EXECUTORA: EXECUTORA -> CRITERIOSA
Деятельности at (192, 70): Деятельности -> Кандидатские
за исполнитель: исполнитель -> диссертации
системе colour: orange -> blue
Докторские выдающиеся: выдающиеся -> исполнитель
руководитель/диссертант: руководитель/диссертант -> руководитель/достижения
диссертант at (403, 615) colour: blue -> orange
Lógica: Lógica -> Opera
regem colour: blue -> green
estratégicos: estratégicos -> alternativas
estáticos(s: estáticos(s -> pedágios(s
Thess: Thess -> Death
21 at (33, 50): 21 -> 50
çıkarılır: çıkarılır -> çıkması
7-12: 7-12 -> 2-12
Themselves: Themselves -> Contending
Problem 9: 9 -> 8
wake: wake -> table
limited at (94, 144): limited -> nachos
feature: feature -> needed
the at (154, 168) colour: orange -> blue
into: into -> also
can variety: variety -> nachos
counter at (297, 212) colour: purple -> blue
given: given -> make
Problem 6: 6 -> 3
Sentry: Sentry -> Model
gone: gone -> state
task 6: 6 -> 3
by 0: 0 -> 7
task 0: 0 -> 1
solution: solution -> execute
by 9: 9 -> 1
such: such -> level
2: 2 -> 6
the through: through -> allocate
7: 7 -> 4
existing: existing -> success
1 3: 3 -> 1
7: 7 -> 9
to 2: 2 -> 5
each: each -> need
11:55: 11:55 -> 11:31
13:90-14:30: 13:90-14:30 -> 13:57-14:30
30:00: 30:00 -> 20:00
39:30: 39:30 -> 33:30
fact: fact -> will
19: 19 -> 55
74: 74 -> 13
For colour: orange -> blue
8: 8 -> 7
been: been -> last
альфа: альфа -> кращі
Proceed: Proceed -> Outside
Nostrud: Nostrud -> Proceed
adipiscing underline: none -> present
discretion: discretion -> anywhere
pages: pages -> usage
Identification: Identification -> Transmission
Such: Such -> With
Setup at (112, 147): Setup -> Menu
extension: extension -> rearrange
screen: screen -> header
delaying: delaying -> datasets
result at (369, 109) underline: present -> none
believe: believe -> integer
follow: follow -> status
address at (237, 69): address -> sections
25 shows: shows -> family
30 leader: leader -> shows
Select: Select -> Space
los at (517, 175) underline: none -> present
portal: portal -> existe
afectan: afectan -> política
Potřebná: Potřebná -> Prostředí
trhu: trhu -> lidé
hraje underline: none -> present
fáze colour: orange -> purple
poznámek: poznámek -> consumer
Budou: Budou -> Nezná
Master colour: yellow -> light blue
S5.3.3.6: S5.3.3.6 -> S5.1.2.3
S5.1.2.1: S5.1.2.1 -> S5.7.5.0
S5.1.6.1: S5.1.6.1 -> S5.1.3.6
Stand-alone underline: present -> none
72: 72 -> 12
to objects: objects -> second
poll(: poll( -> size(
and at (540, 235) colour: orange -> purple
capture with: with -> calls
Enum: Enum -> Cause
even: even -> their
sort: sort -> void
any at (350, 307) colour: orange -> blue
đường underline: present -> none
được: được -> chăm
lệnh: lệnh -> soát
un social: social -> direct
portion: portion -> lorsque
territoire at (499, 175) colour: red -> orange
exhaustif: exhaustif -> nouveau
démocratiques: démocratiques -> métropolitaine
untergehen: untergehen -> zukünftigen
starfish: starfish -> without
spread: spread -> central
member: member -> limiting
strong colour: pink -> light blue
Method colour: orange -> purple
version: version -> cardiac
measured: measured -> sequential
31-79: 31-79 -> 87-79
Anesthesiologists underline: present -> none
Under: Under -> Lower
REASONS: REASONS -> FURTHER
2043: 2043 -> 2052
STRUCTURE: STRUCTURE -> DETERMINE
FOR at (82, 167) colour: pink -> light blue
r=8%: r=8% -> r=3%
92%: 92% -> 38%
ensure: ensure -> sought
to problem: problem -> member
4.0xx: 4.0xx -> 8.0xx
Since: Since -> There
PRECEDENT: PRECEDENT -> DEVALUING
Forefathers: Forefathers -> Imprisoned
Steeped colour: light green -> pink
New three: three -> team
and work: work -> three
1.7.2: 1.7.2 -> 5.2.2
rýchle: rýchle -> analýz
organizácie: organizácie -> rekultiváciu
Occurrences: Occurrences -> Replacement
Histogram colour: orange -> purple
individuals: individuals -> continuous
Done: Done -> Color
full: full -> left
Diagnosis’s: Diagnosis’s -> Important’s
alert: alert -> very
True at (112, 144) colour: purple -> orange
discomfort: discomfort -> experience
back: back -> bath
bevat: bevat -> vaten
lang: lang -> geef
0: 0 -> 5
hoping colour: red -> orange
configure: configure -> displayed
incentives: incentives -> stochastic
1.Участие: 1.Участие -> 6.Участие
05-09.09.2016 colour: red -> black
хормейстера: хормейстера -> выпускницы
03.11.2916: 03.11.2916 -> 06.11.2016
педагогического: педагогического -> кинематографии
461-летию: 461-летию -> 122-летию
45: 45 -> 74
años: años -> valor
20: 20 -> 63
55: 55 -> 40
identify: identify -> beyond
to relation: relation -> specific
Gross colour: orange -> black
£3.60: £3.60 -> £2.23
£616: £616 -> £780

• • •

What the exercise asks: Please copy every line of the records above character for character, keeping their order and changing nothing.

Task response:
EXECUTORA: EXECUTORA -> CRITERIOSA
Деятельности at (192, 70): Деятельности -> Кандидатские
за исполнитель: исполнитель -> диссертации
системе colour: orange -> blue
Докторские выдающиеся: выдающиеся -> исполнитель
руководитель/диссертант: руководитель/диссертант -> руководитель/достижения
диссертант at (403, 615) colour: blue -> orange
Lógica: Lógica -> Opera
regem colour: blue -> green
estratégicos: estratégicos -> alternativas
estáticos(s: estáticos(s -> pedágios(s
Thess: Thess -> Death
21 at (33, 50): 21 -> 50
çıkarılır: çıkarılır -> çıkması
7-12: 7-12 -> 2-12
Themselves: Themselves -> Contending
Problem 9: 9 -> 8
wake: wake -> table
limited at (94, 144): limited -> nachos
feature: feature -> needed
the at (154, 168) colour: orange -> blue
into: into -> also
can variety: variety -> nachos
counter at (297, 212) colour: purple -> blue
given: given -> make
Problem 6: 6 -> 3
Sentry: Sentry -> Model
gone: gone -> state
task 6: 6 -> 3
by 0: 0 -> 7
task 0: 0 -> 1
solution: solution -> execute
by 9: 9 -> 1
such: such -> level
2: 2 -> 6
the through: through -> allocate
7: 7 -> 4
existing: existing -> success
1 3: 3 -> 1
7: 7 -> 9
to 2: 2 -> 5
each: each -> need
11:55: 11:55 -> 11:31
13:90-14:30: 13:90-14:30 -> 13:57-14:30
30:00: 30:00 -> 20:00
39:30: 39:30 -> 33:30
fact: fact -> will
19: 19 -> 55
74: 74 -> 13
For colour: orange -> blue
8: 8 -> 7
been: been -> last
альфа: альфа -> кращі
Proceed: Proceed -> Outside
Nostrud: Nostrud -> Proceed
adipiscing underline: none -> present
discretion: discretion -> anywhere
pages: pages -> usage
Identification: Identification -> Transmission
Such: Such -> With
Setup at (112, 147): Setup -> Menu
extension: extension -> rearrange
screen: screen -> header
delaying: delaying -> datasets
result at (369, 109) underline: present -> none
believe: believe -> integer
follow: follow -> status
address at (237, 69): address -> sections
25 shows: shows -> family
30 leader: leader -> shows
Select: Select -> Space
los at (517, 175) underline: none -> present
portal: portal -> existe
afectan: afectan -> política
Potřebná: Potřebná -> Prostředí
trhu: trhu -> lidé
hraje underline: none -> present
fáze colour: orange -> purple
poznámek: poznámek -> consumer
Budou: Budou -> Nezná
Master colour: yellow -> light blue
S5.3.3.6: S5.3.3.6 -> S5.1.2.3
S5.1.2.1: S5.1.2.1 -> S5.7.5.0
S5.1.6.1: S5.1.6.1 -> S5.1.3.6
Stand-alone underline: present -> none
72: 72 -> 12
to objects: objects -> second
poll(: poll( -> size(
and at (540, 235) colour: orange -> purple
capture with: with -> calls
Enum: Enum -> Cause
even: even -> their
sort: sort -> void
any at (350, 307) colour: orange -> blue
đường underline: present -> none
được: được -> chăm
lệnh: lệnh -> soát
un social: social -> direct
portion: portion -> lorsque
territoire at (499, 175) colour: red -> orange
exhaustif: exhaustif -> nouveau
démocratiques: démocratiques -> métropolitaine
untergehen: untergehen -> zukünftigen
starfish: starfish -> without
spread: spread -> central
member: member -> limiting
strong colour: pink -> light blue
Method colour: orange -> purple
version: version -> cardiac
measured: measured -> sequential
31-79: 31-79 -> 87-79
Anesthesiologists underline: present -> none
Under: Under -> Lower
REASONS: REASONS -> FURTHER
2043: 2043 -> 2052
STRUCTURE: STRUCTURE -> DETERMINE
FOR at (82, 167) colour: pink -> light blue
r=8%: r=8% -> r=3%
92%: 92% -> 38%
ensure: ensure -> sought
to problem: problem -> member
4.0xx: 4.0xx -> 8.0xx
Since: Since -> There
PRECEDENT: PRECEDENT -> DEVALUING
Forefathers: Forefathers -> Imprisoned
Steeped colour: light green -> pink
New three: three -> team
and work: work -> three
1.7.2: 1.7.2 -> 5.2.2
rýchle: rýchle -> analýz
organizácie: organizácie -> rekultiváciu
Occurrences: Occurrences -> Replacement
Histogram colour: orange -> purple
individuals: individuals -> continuous
Done: Done -> Color
full: full -> left
Diagnosis’s: Diagnosis’s -> Important’s
alert: alert -> very
True at (112, 144) colour: purple -> orange
discomfort: discomfort -> experience
back: back -> bath
bevat: bevat -> vaten
lang: lang -> geef
0: 0 -> 5
hoping colour: red -> orange
configure: configure -> displayed
incentives: incentives -> stochastic
1.Участие: 1.Участие -> 6.Участие
05-09.09.2016 colour: red -> black
хормейстера: хормейстера -> выпускницы
03.11.2916: 03.11.2916 -> 06.11.2016
педагогического: педагогического -> кинематографии
461-летию: 461-летию -> 122-летию
45: 45 -> 74
años: años -> valor
20: 20 -> 63
55: 55 -> 40
identify: identify -> beyond
to relation: relation -> specific
Gross colour: orange -> black
£3.60: £3.60 -> £2.23
£616: £616 -> £780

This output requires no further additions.